Data items
[Start of Attachment]

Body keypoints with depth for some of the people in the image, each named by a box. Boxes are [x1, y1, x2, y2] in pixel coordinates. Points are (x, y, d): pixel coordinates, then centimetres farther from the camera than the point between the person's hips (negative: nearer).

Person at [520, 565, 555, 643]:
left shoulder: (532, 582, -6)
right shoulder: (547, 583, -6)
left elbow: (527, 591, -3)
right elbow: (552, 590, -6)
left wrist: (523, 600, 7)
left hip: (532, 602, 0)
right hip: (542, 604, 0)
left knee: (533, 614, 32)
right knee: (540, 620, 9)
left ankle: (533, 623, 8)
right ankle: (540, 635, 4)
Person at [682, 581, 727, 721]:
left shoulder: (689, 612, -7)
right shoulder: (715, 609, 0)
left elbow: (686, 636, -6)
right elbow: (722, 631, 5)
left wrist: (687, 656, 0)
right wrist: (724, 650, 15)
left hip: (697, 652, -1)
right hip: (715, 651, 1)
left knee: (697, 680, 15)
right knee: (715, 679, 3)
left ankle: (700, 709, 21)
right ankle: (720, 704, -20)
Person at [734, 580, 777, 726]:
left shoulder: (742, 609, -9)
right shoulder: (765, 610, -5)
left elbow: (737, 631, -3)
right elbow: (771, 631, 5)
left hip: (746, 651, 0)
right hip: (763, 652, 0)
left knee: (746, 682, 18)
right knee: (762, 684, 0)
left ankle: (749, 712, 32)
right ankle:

[End of Attachment]

> **GOAL OF THE EXERCISE**
Rewrite the listing with every "Person at" swapped for "Individual at", leaving everything else unchanged.

> **SOLUTION TO THIS PROBLEM**
Body keypoints with depth for some of the people in the image, each named by a box. Boxes are [x1, y1, x2, y2] in pixel coordinates. Points are (x, y, d): pixel coordinates, then centimetres farther from the camera than the point between the person's hips (negative: nearer).

Individual at [520, 565, 555, 643]:
left shoulder: (532, 582, -6)
right shoulder: (547, 583, -6)
left elbow: (527, 591, -3)
right elbow: (552, 590, -6)
left wrist: (523, 600, 7)
left hip: (532, 602, 0)
right hip: (542, 604, 0)
left knee: (533, 614, 32)
right knee: (540, 620, 9)
left ankle: (533, 623, 8)
right ankle: (540, 635, 4)
Individual at [682, 581, 727, 721]:
left shoulder: (689, 612, -7)
right shoulder: (715, 609, 0)
left elbow: (686, 636, -6)
right elbow: (722, 631, 5)
left wrist: (687, 656, 0)
right wrist: (724, 650, 15)
left hip: (697, 652, -1)
right hip: (715, 651, 1)
left knee: (697, 680, 15)
right knee: (715, 679, 3)
left ankle: (700, 709, 21)
right ankle: (720, 704, -20)
Individual at [734, 580, 777, 726]:
left shoulder: (742, 609, -9)
right shoulder: (765, 610, -5)
left elbow: (737, 631, -3)
right elbow: (771, 631, 5)
left hip: (746, 651, 0)
right hip: (763, 652, 0)
left knee: (746, 682, 18)
right knee: (762, 684, 0)
left ankle: (749, 712, 32)
right ankle:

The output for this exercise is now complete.